** Opening Source extract block **
The direct role of CD44 in NRF2 expression was further supported by the effect of the CD44 ligand hyaluronic acid. When ADR44P cells were incubated with hyaluronic acid (25 or 50 μg/mL), the levels of NRF2 and AKR1C1 increased in a concentration-dependent manner (Fig. 4F). Similarly, in MCF7-pCD44s cells, NRF2 and AKR1C1 expression was additionally increased following hyaluronic acid exposure (50 μg/mL) for 24 h (Fig. 4G). These findings clearly showed the CD44s-mediated NRF2 elevation in CSC-like breast cancer cells.
** Closing Source extract block **
(Required tasks):
A. In the passage on CD44 and NRF2, why do the hyaluronic acid experiments support a direct role for CD44 in NRF2 expression? Answer in one to three sentences.
B. Reproduce a portion of the passage on CD44 and NRF2 word for word. Begin at the words "The direct role" and stop after "breast cancer cells.".
The listing that follows comes from a separate source.
** Opening Dataset excerpts block **
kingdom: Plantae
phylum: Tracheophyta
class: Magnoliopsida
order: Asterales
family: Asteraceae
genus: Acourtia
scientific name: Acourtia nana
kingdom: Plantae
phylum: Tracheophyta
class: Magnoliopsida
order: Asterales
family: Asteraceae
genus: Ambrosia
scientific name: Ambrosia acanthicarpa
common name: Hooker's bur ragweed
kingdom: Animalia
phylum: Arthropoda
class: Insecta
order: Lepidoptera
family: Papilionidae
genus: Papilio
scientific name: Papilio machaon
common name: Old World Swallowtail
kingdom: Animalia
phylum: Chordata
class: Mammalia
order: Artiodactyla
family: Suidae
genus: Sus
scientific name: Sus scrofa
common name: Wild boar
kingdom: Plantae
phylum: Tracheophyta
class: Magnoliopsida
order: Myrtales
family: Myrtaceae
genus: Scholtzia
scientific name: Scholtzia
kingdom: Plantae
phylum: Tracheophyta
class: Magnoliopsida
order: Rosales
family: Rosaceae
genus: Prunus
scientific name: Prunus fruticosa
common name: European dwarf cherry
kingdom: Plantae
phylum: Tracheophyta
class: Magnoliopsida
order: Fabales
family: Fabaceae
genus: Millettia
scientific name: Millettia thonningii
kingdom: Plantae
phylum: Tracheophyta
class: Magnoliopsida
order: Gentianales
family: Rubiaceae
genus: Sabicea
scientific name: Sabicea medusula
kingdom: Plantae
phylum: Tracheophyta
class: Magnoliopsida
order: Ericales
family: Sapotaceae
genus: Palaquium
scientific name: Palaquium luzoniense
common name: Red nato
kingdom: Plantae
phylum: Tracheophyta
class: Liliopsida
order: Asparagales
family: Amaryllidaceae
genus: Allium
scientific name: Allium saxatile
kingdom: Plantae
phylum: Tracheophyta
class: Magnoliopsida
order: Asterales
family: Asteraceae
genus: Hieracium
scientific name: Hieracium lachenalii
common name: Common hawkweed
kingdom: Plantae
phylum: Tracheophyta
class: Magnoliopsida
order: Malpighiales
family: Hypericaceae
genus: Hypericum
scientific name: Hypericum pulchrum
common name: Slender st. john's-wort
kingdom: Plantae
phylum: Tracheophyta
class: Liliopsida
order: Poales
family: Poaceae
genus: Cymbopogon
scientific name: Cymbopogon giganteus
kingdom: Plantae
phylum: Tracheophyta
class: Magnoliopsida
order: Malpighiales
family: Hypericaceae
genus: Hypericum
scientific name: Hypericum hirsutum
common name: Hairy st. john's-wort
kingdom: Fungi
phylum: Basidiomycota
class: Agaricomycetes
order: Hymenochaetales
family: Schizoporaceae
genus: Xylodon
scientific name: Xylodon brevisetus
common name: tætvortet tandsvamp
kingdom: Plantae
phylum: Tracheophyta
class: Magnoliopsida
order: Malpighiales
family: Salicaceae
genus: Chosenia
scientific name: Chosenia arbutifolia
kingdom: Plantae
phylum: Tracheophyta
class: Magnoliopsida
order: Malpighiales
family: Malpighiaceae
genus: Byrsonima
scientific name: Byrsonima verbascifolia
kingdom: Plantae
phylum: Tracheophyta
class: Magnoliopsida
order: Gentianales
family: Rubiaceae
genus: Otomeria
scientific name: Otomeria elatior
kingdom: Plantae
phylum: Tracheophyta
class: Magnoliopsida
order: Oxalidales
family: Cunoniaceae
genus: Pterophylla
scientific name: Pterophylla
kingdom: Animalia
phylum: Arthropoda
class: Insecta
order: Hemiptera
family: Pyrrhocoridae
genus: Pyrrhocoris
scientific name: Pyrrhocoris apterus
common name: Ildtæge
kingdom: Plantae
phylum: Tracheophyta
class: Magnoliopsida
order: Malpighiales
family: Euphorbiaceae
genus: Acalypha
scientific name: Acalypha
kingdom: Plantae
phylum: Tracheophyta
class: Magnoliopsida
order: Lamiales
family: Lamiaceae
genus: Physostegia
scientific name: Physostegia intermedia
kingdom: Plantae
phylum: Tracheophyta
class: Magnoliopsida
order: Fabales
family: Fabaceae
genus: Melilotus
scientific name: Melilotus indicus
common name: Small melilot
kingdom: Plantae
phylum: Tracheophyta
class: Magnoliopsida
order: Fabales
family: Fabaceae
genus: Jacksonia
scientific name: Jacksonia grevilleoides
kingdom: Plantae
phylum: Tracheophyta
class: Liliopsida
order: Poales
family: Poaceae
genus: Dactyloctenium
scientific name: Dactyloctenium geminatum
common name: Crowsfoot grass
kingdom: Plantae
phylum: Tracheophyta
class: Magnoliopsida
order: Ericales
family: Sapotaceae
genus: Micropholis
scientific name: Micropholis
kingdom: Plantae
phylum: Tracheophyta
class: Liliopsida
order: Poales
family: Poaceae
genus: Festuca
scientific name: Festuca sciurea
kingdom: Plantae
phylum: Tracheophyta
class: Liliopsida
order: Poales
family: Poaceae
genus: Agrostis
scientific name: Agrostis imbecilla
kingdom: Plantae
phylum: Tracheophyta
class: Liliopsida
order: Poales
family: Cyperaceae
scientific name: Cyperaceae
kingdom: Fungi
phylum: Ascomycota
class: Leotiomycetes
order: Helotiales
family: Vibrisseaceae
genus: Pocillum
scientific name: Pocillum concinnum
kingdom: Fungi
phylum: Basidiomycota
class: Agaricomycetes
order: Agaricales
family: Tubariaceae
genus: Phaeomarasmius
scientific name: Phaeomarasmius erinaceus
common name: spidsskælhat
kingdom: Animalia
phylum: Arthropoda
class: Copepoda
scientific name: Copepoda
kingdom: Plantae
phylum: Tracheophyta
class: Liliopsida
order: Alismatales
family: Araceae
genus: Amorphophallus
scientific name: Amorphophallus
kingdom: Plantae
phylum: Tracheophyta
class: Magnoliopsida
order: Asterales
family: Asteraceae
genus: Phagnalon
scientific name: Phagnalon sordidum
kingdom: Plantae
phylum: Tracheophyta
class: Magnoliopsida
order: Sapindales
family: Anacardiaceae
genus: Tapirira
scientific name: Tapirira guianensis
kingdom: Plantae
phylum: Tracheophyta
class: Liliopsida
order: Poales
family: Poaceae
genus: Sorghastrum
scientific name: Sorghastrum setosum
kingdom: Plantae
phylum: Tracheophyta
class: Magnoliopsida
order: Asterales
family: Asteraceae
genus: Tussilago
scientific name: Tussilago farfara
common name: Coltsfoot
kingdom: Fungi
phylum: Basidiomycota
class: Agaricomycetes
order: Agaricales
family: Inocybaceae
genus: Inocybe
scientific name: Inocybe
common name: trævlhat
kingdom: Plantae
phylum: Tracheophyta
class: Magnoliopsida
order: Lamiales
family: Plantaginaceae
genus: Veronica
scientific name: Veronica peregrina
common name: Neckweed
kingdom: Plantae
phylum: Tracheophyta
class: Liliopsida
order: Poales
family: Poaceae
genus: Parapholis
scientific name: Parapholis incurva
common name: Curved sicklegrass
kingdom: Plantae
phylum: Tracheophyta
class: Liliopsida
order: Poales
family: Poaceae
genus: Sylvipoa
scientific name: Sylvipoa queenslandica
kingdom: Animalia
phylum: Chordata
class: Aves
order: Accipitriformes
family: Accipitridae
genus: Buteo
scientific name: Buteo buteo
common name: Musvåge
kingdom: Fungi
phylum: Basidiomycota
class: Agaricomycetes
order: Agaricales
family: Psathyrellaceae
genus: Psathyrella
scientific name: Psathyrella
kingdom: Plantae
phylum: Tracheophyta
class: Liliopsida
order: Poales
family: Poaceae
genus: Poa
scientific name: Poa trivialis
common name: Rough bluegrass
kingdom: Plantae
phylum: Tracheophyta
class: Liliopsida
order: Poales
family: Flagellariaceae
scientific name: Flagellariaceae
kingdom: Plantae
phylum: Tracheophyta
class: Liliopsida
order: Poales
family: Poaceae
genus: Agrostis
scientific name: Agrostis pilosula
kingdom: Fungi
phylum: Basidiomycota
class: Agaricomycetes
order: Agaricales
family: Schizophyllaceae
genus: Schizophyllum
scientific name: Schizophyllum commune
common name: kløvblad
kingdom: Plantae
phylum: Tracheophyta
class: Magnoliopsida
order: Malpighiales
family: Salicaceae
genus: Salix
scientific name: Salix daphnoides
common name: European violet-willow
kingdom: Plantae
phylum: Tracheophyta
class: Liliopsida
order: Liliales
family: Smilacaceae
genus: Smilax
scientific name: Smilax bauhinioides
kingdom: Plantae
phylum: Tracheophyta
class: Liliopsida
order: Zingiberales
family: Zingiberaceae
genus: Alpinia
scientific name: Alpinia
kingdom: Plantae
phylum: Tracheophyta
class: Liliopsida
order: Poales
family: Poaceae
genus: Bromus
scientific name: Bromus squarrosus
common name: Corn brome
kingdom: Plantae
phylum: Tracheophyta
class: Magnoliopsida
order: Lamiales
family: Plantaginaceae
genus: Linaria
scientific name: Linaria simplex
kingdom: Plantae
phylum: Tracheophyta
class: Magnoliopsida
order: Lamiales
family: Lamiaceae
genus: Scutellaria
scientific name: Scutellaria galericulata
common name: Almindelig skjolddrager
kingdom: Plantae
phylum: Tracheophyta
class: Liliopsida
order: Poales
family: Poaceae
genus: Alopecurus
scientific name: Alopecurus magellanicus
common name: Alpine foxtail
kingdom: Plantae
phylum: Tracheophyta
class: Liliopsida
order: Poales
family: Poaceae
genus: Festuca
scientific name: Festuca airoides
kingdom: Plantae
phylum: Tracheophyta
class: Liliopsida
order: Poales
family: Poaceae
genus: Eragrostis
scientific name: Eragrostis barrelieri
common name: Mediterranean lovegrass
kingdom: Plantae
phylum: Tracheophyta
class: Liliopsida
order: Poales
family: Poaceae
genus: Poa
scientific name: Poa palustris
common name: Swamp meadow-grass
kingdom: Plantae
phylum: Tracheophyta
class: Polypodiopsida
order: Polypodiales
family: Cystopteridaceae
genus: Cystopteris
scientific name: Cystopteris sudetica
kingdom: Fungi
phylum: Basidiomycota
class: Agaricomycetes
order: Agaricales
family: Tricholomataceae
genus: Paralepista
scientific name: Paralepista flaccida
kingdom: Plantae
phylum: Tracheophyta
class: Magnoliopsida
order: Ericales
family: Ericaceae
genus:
** Closing Dataset excerpts block **
(Response list):
A. Hyaluronic acid is a CD44 ligand. Incubating ADR44P cells with it raised NRF2 and AKR1C1 levels in a concentration-dependent manner, and in MCF7-pCD44s cells a 24 h exposure increased their expression further.

B.
The direct role of CD44 in NRF2 expression was further supported by the effect of the CD44 ligand hyaluronic acid. When ADR44P cells were incubated with hyaluronic acid (25 or 50 μg/mL), the levels of NRF2 and AKR1C1 increased in a concentration-dependent manner (Fig. 4F). Similarly, in MCF7-pCD44s cells, NRF2 and AKR1C1 expression was additionally increased following hyaluronic acid exposure (50 μg/mL) for 24 h (Fig. 4G). These findings clearly showed the CD44s-mediated NRF2 elevation in CSC-like breast cancer cells.